**WHAT TO WORK ON:** Below are some entries. Work out how many of their lines hold the word "color", and write that number alone.

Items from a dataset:
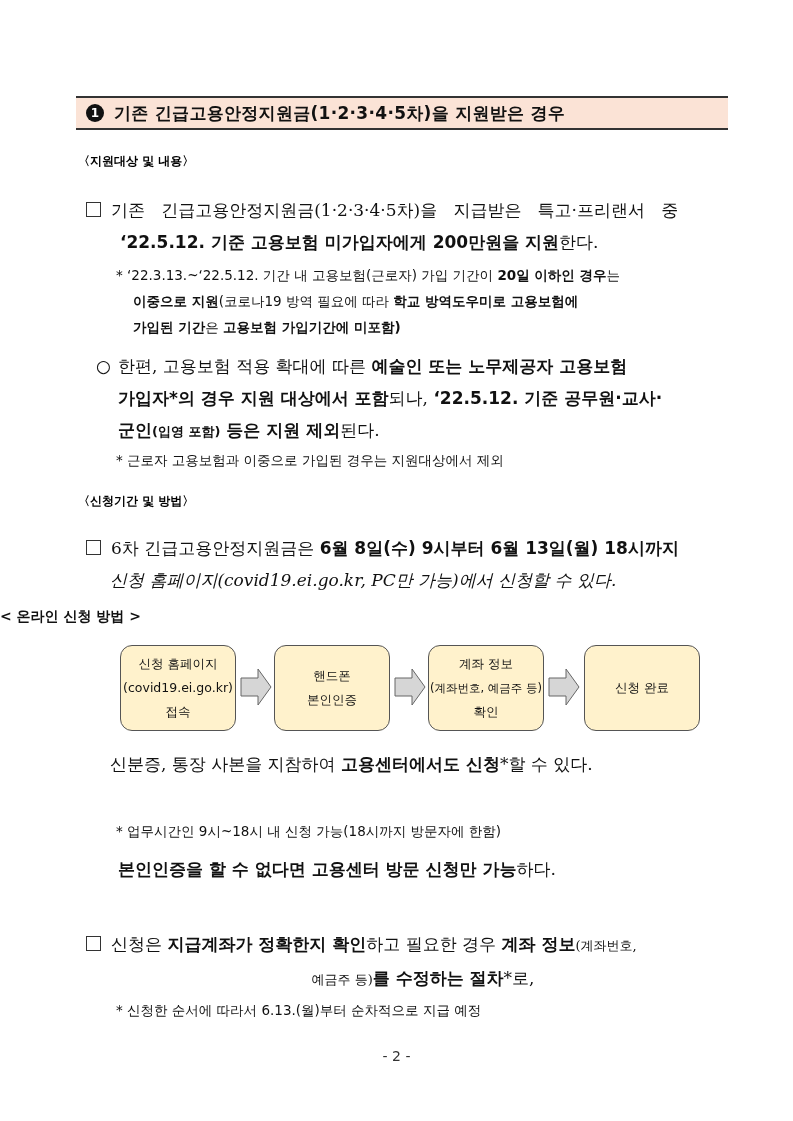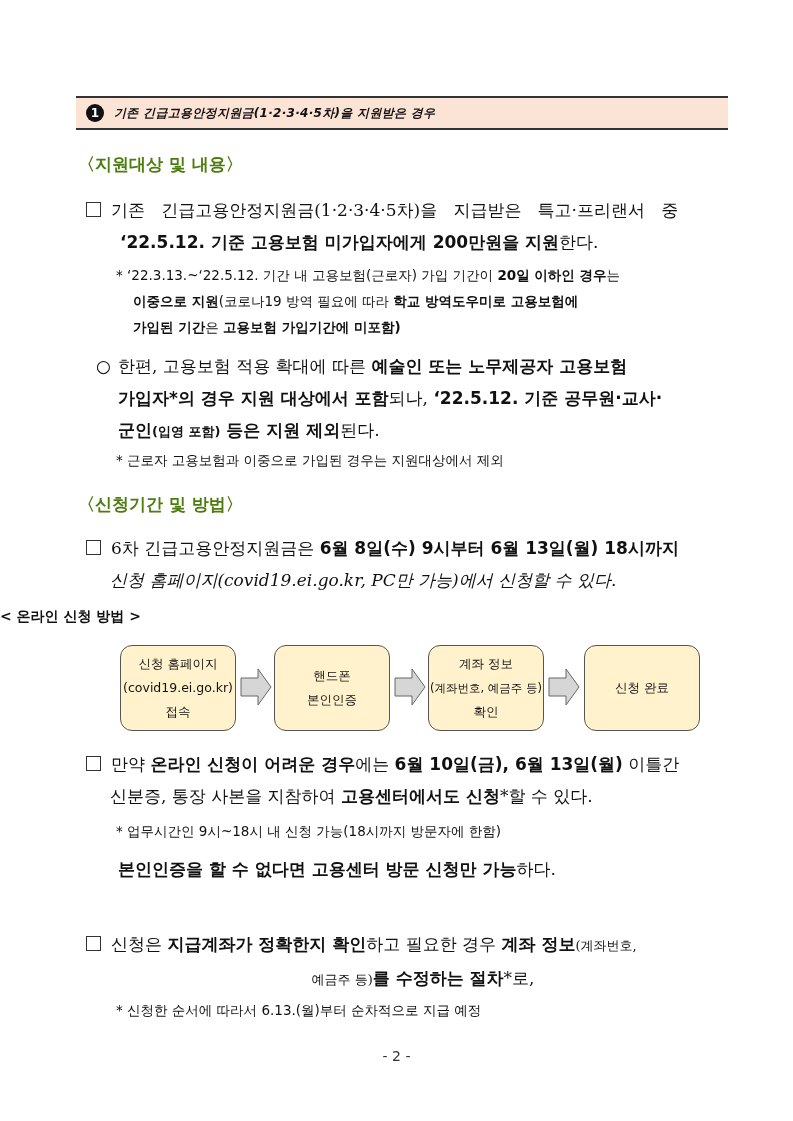--- a/index.html
+++ b/index.html
@@ -13,7 +13,7 @@
     .header-bar .num { display:inline-block; width:18px; height:18px; border-radius:50%;
       background:#111; color:#fff; font-size:12px; font-weight:bold; text-align:center;
       line-height:18px; margin-left:10px; margin-right:10px; }
-    .header-bar .title { font-size:12px; font-weight:bold; letter-spacing:0.3px;font-style:italic; }
+    .header-bar .title { font-size:17px; font-weight:bold; letter-spacing:0.3px; }
 
     .sec-heading { color:#4d7c0f; font-size:17px; font-weight:bold; }
 

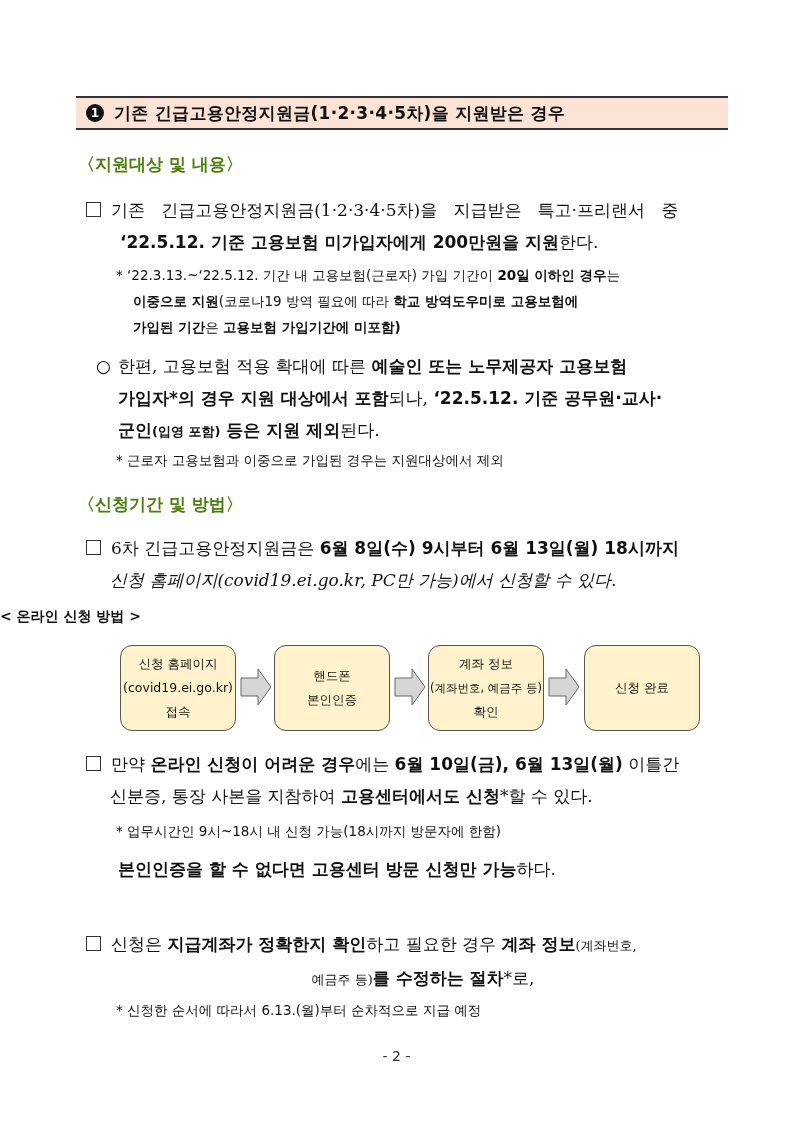--- a/index.html
+++ b/index.html
@@ -15,7 +15,7 @@
       line-height:18px; margin-left:10px; margin-right:10px; }
     .header-bar .title { font-size:17px; font-weight:bold; letter-spacing:0.3px; }
 
-    .sec-heading { color:#4d7c0f; font-size:17px; font-weight:bold; }
+    .sec-heading { color:#000000; font-size:12px; font-weight:bold; }
 
     .para { font-family:"DejaVu Serif", serif; font-size:17px; line-height:32px; }
     .para b { font-family:"DejaVu Sans", sans-serif; font-weight:bold; }

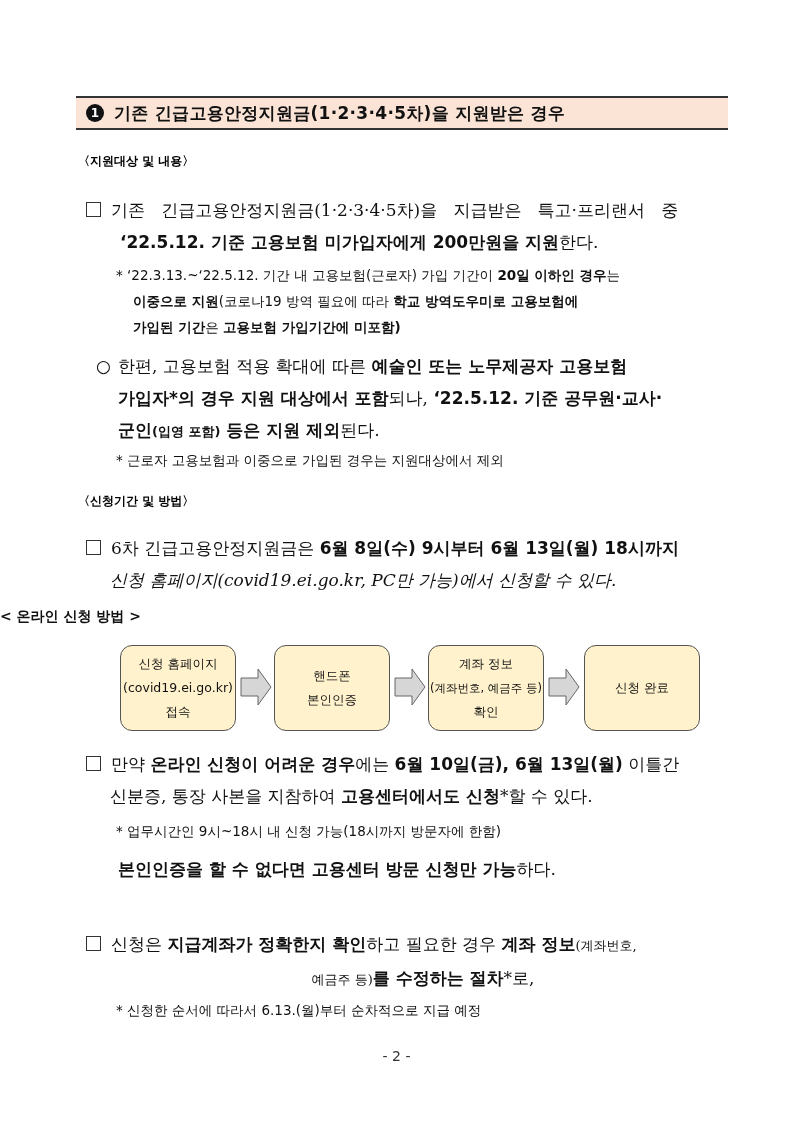--- a/index.html
+++ b/index.html
@@ -99,7 +99,6 @@
 </div>
 
 <div class="abs para" style="left:86px; top:748px; width:650px;">
-  <div><span class="sq"></span><span>만약 </span><b>온라인 신청이 어려운 경우</b><span>에는 </span><b>6월 10일(금), 6월 13일(월)</b><span> 이틀간</span></div>
   <div style="padding-left:24px;"><span>신분증, 통장 사본을 지참하여 </span><b>고용센터에서도 신청</b><span>*할 수 있다.</span></div>
 </div>
 

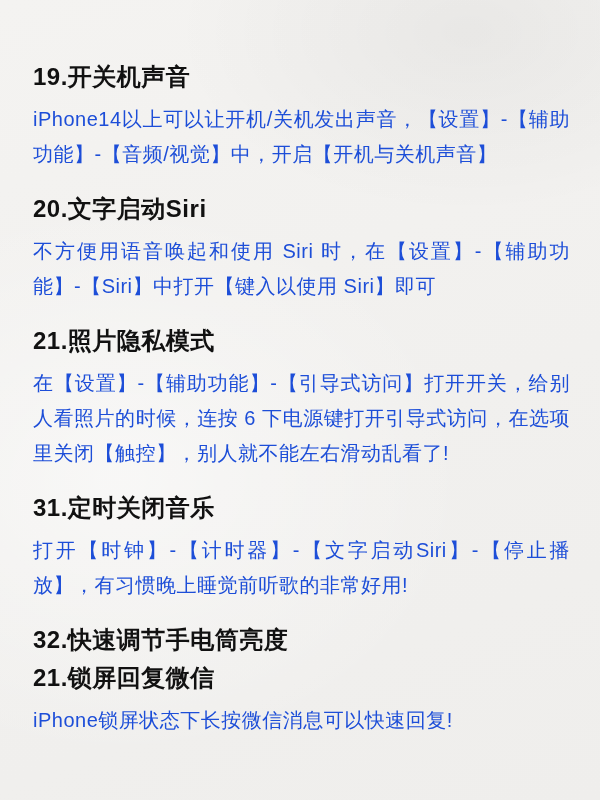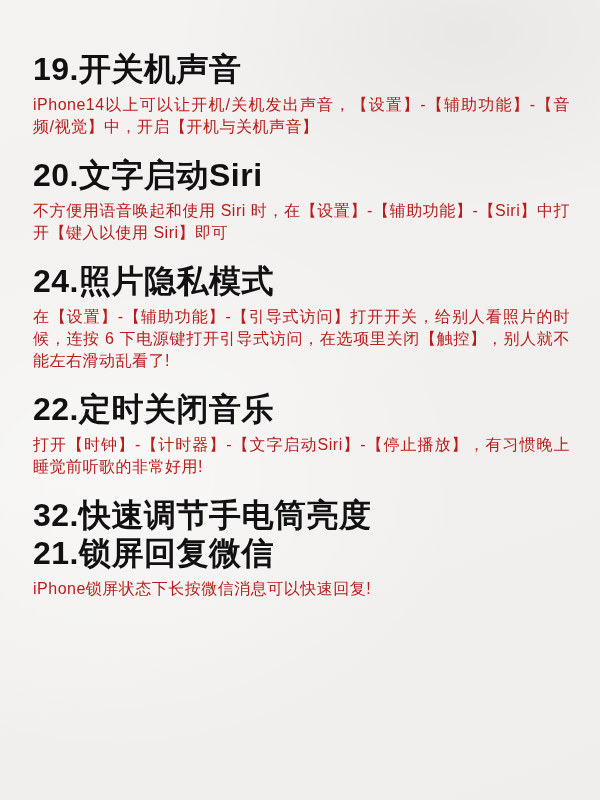--- a/index.html
+++ b/index.html
@@ -32,8 +32,8 @@
     padding: 56px 30px 0 33px;
   }
   .tip h2 {
-    margin: 0 0 12px 0;
-    font-size: 32px;
+    margin: 8px 0 12px 0;
+    font-size: 24px;
     line-height: 26px;
     font-weight: 800;
     color: #111111;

**ANSWER SECTION:** 5